Wetenschap
Een nieuwe studie onder leiding van onderzoekers van de Universiteit van Washington heeft onthuld hoe vroege zoogdieren het vermogen ontwikkelden om te slikken, net als hun moderne nakomelingen. De studie, gepubliceerd in het tijdschrift *Current Biology*, analyseerde een gefossiliseerde schedel van een spitsmuisachtig zoogdier dat 164 miljoen jaar geleden leefde.
Het fossiel, bekend als *Eodelphis titijahensis*, is het vroegst bekende voorbeeld van een zoogdier met een volledig gevormde stijgbeugel, een klein botje in het middenoor dat essentieel is voor gehoor en evenwicht. De stijgbeugel is ook verantwoordelijk voor het overbrengen van geluidstrillingen van het trommelvlies naar het binnenoor.
Bij moderne zoogdieren is de stijgbeugel vastgemaakt aan het aambeeld, een ander bot in het middenoor, door een klein ligament dat de stapediale slagader wordt genoemd. Dit ligament helpt de stijgbeugel te stabiliseren en zorgt ervoor dat deze vrij kan bewegen. Bij *Eodelphis* is de stapediale slagader echter niet aanwezig.
De onderzoekers zijn van mening dat de afwezigheid van de stapediale slagader in *Eodelphis* erop wijst dat vroege zoogdieren mogelijk een andere manier van horen en balanceren hadden dan moderne zoogdieren. Ze suggereren dat vroege zoogdieren mogelijk een ander ligament of een andere spier hebben gebruikt om de stijgbeugel te stabiliseren.
Uit het onderzoek bleek ook dat *Eodelphis* een relatief klein binnenoor had vergeleken met moderne zoogdieren. Dit suggereert dat vroege zoogdieren mogelijk een minder gevoelig gehoor hadden dan moderne zoogdieren.
De bevindingen van deze studie bieden nieuwe inzichten in de evolutie van het horen en slikken bij zoogdieren. Ze suggereren dat vroege zoogdieren mogelijk een andere manier van horen en balanceren hadden dan moderne zoogdieren en dat ze mogelijk een minder gevoelig gehoor hadden.
De bevindingen van deze studie hebben implicaties voor ons begrip van de evolutie van zoogdieren. Ze suggereren dat vroege zoogdieren mogelijk minder gespecialiseerd waren dan moderne zoogdieren en dat ze mogelijk een breder scala aan aanpassingen hebben ondergaan. Dit zou kunnen helpen verklaren waarom zoogdieren de uitstervingsgebeurtenis konden overleven die 66 miljoen jaar geleden de dinosauriërs uitroeide.

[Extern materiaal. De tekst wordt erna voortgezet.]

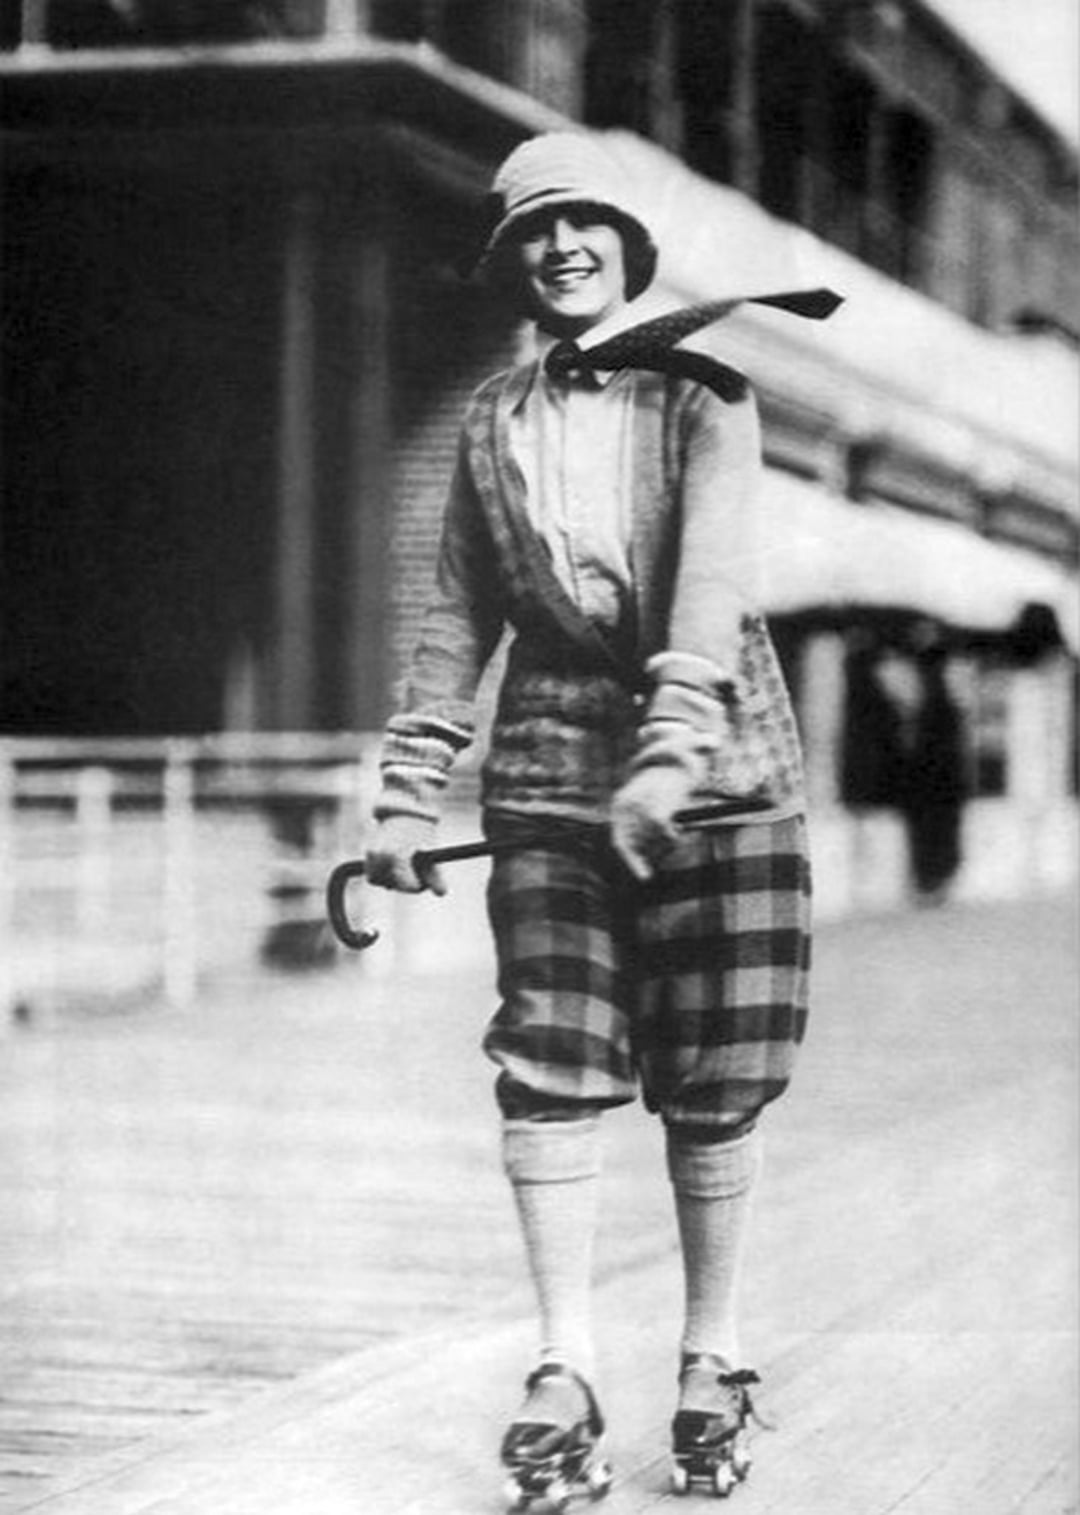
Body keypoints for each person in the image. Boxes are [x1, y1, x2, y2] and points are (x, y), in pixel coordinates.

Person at [365, 132, 814, 1504]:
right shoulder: (492, 418)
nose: (561, 248)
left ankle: (710, 1359)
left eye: (584, 225)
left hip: (722, 782)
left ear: (628, 245)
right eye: (534, 232)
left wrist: (673, 754)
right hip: (549, 782)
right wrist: (407, 791)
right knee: (549, 1062)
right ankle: (563, 1366)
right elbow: (458, 611)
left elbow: (712, 584)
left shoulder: (706, 394)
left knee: (715, 1076)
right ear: (512, 261)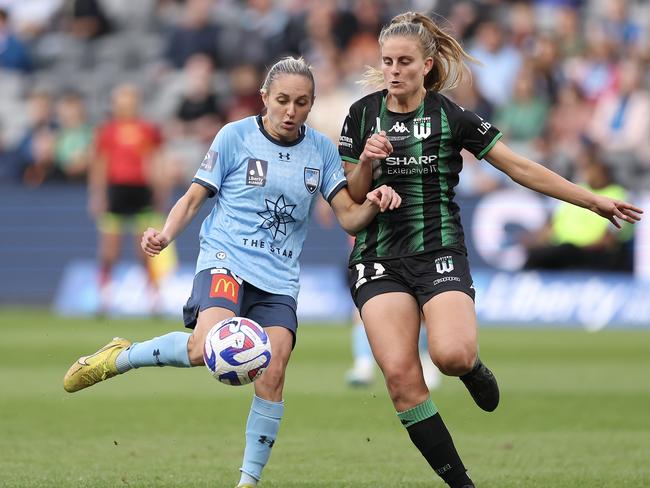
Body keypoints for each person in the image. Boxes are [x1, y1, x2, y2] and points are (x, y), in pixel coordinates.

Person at [63, 57, 401, 488]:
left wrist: (374, 201)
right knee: (202, 349)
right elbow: (193, 197)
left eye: (301, 102)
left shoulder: (320, 150)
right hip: (226, 258)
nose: (290, 111)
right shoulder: (234, 136)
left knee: (273, 372)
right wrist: (165, 235)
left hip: (279, 278)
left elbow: (349, 218)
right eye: (281, 100)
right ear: (264, 98)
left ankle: (247, 482)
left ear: (312, 104)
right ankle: (121, 357)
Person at [339, 12, 643, 488]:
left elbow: (518, 167)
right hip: (377, 257)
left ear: (427, 64)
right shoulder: (361, 115)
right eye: (387, 61)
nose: (394, 70)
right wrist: (369, 166)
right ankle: (462, 484)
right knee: (401, 379)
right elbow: (352, 196)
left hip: (437, 250)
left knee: (452, 356)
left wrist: (592, 201)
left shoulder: (450, 116)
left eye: (404, 61)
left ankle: (473, 369)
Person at [89, 83, 166, 315]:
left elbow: (156, 161)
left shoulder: (148, 130)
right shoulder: (107, 131)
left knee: (145, 249)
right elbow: (100, 165)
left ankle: (153, 298)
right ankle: (104, 297)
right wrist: (97, 195)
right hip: (116, 191)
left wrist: (160, 191)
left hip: (142, 191)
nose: (126, 104)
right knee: (109, 250)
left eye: (130, 99)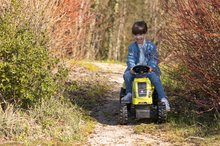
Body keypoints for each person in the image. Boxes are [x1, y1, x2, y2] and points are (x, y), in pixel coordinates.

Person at [121, 20, 170, 111]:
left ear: (145, 33)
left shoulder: (151, 46)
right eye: (136, 35)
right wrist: (132, 67)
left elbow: (153, 58)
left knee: (155, 79)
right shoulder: (132, 47)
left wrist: (151, 66)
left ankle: (163, 98)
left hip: (148, 70)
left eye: (141, 34)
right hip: (135, 70)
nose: (138, 37)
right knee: (127, 75)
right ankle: (129, 93)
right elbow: (130, 58)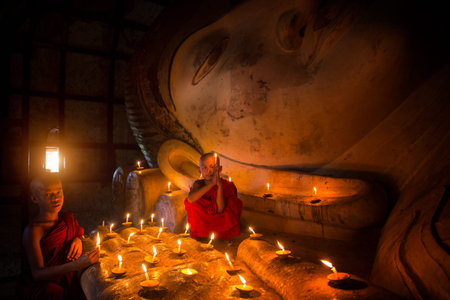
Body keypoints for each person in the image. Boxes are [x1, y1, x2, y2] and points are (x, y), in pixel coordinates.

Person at [22, 173, 99, 300]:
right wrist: (77, 265)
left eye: (58, 192)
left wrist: (77, 240)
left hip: (69, 282)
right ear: (35, 198)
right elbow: (37, 274)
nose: (55, 198)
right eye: (47, 194)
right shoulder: (33, 230)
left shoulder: (67, 219)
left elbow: (79, 235)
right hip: (47, 288)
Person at [184, 152, 242, 239]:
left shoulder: (226, 185)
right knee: (193, 204)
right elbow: (190, 199)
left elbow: (220, 209)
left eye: (212, 167)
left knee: (234, 202)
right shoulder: (198, 184)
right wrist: (211, 184)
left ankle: (220, 233)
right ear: (199, 170)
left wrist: (219, 186)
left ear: (220, 169)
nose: (209, 171)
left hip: (219, 220)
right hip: (203, 220)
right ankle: (202, 233)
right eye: (204, 168)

De stapediale slagader is een sleutelstructuur in het middenoor die helpt geluidstrillingen van het trommelvlies naar het binnenoor over te brengen. Bij de meeste zoogdieren is de stapediale slagader vastgemaakt aan de stijgbeugel, een klein botje in het middenoor. Bij *Eodelphis* is de stapediale slagader echter niet aanwezig. Dit suggereert dat vroege zoogdieren mogelijk een andere manier hadden om geluidstrillingen naar het binnenoor over te brengen.

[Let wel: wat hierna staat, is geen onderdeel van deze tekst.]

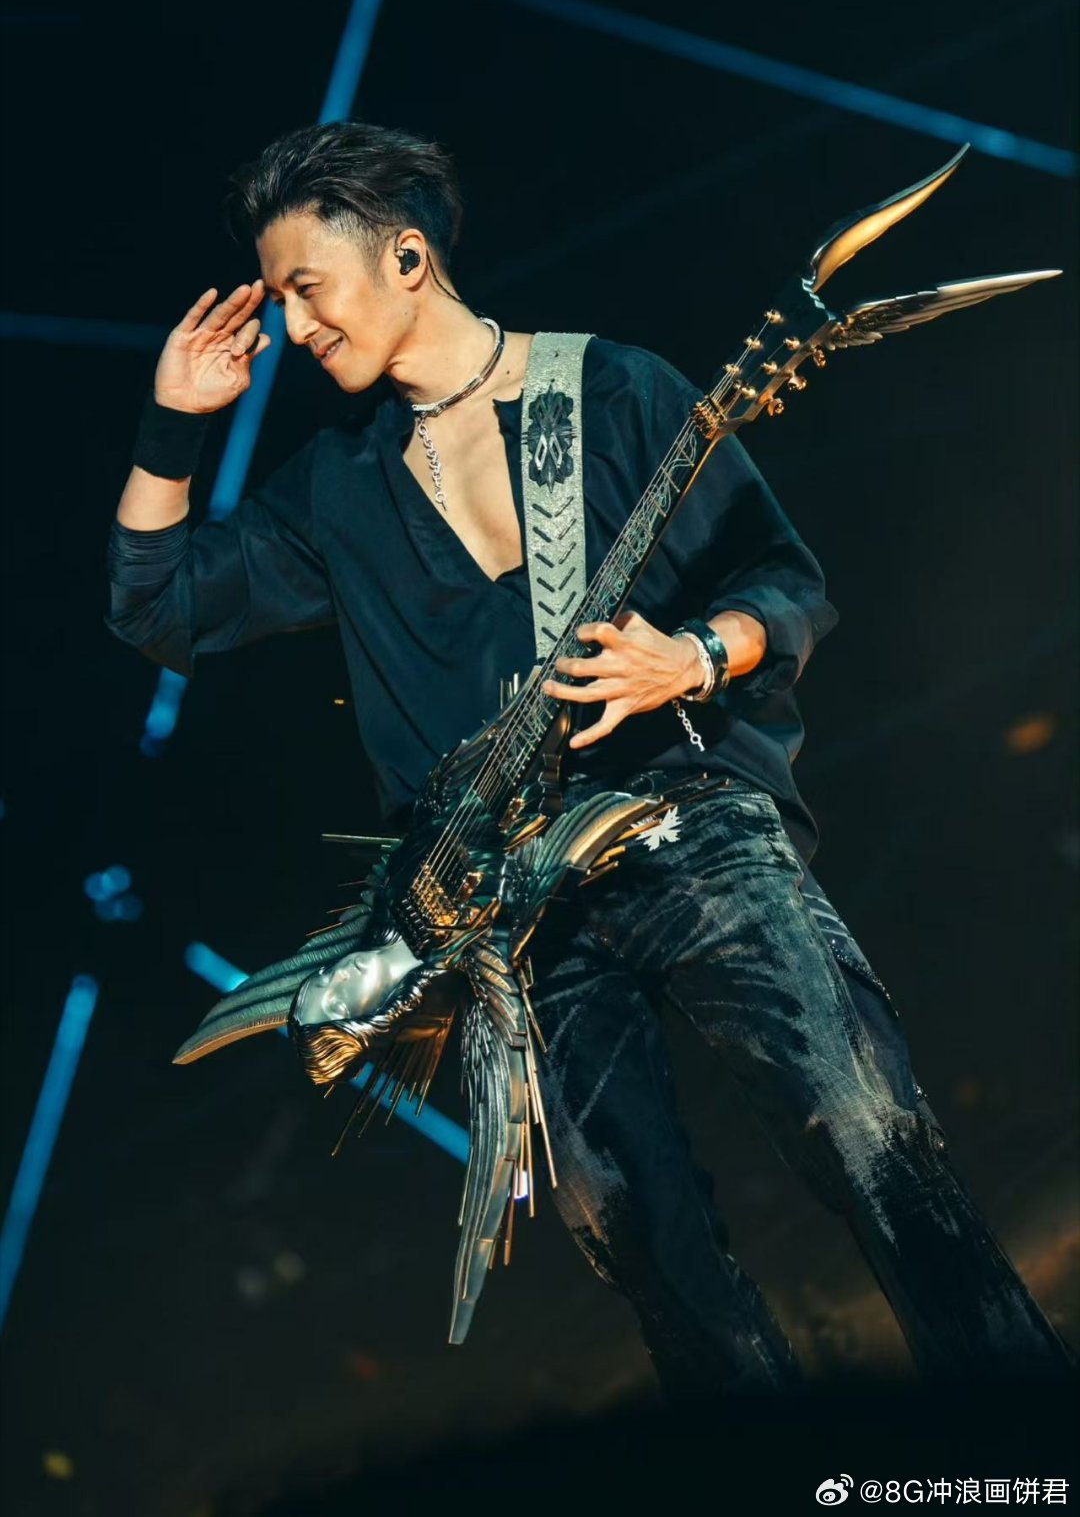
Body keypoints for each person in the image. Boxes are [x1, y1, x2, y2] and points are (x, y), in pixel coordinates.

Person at [105, 120, 1075, 1399]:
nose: (290, 324)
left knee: (861, 1128)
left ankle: (1019, 1440)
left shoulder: (613, 388)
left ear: (407, 259)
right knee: (636, 1234)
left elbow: (784, 582)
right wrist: (173, 425)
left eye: (305, 286)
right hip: (508, 919)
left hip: (682, 822)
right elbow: (156, 604)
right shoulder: (332, 489)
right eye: (276, 296)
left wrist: (695, 656)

De afwezigheid van de stapediale slagader in *Eodelphis* heeft ook gevolgen voor ons begrip van de evolutie van het gehoor bij zoogdieren. Bij moderne zoogdieren helpt de stapediale slagader de stijgbeugel te stabiliseren en zorgt ervoor dat deze vrij kan bewegen. Zonder de stapediale slagader hadden de stijgbeugels zich mogelijk niet zo vrij kunnen bewegen, wat de gehoorgevoeligheid zou kunnen hebben beïnvloed.
De bevindingen van deze studie bieden nieuwe inzichten in de evolutie van het horen en slikken bij zoogdieren. Ze suggereren dat vroege zoogdieren mogelijk een andere manier van horen en balanceren hadden dan moderne zoogdieren en dat ze mogelijk een minder gevoelig gehoor hadden. Deze bevindingen zouden kunnen helpen verklaren waarom zoogdieren de uitstervingsgebeurtenis konden overleven die 66 miljoen jaar geleden de dinosauriërs uitroeide.